Of course they are not meant to be translated directly like this, and saying  anyone of the above in english doesn't sound right. It's just a way to express that you enjoyd the time you spent together. Takk for meg, is used when one is leaving a party or people whose house you've been to for a vistit to thank them for inviting you and the things you've been given there (food, drinks and such)


----------



## Grefsen

vestfoldlilja said:


> Yes, it's pretty common, but you don't need to have spent special time with them.


*Tusen takk for det vestfoldlilja!* 

I found this old thread when I was searching for commonly used New Year's greetings and was just wondering if it would sound strange to use *"Godt nyttår og takk for det gamle!*" to greet someone you had spent little or no time with during the previous year.  

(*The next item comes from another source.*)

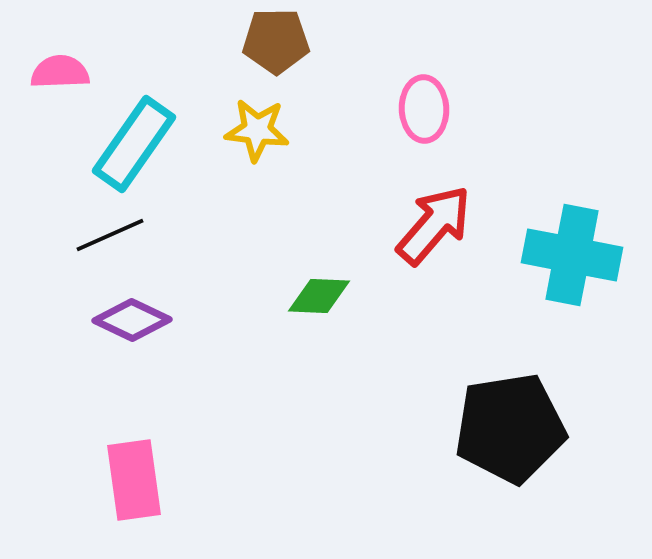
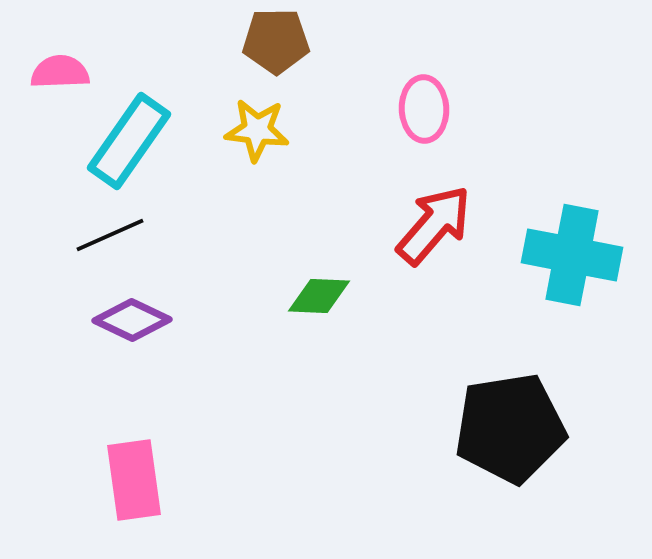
cyan rectangle: moved 5 px left, 3 px up
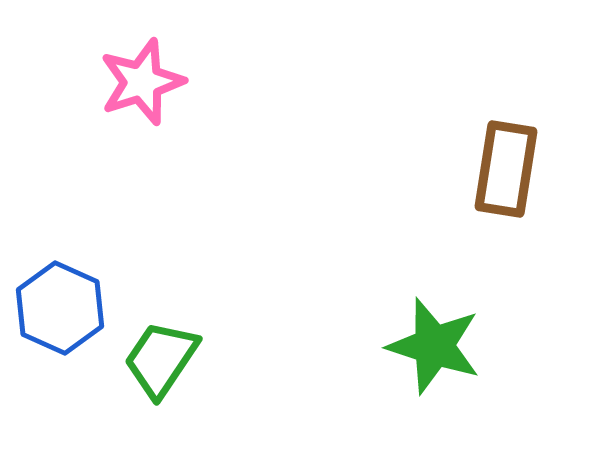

Could someone please give me an example of another commonly used *nyttårs hils* that includes wishing for good health, happiness, and prosperity in the new year?

*P**å forh**ånd takk og godt **nyttår alle sammen!   *


----------



## JoakimG

"Godt" does not only mean happy, but you wish the person a good new year, so then it would include wishes for good health etc.


----------



## oskhen

Grefsen said:


> Could someone please give me an example of another commonly used *nyttårs hils* that includes wishing for good health, happiness, and prosperity in the new year?


 
A small correction if you don't mind: it's "nyttårshilsen"


----------



## Grefsen

JoakimG said:


> "Godt" does not only mean happy, but you wish the person a good new year, so then it would include wishes for good health etc.



*Tusen takk for det JoakimG! *

Yet another example of Norwegian efficiency.  




oskhen said:


> A small correction if you don't mind: it's "nyttårshilsen"



*Tusen takk også oskhen*! 

No, I don't mind at all.  As was mentioned recently in another thread, *"Et av mine nyttårsforsetter er å bli flinkere til å snakke norsk."  *

I'll also take this opportunity to say* "tusen takk alle sammen"* for everyone's patience helping me with compound nouns.  It looks like I've got a lot of work to do before I can expect an invitation to join the *norskgruppe  AMO (Astronomer Mot Orddeling).  *


----------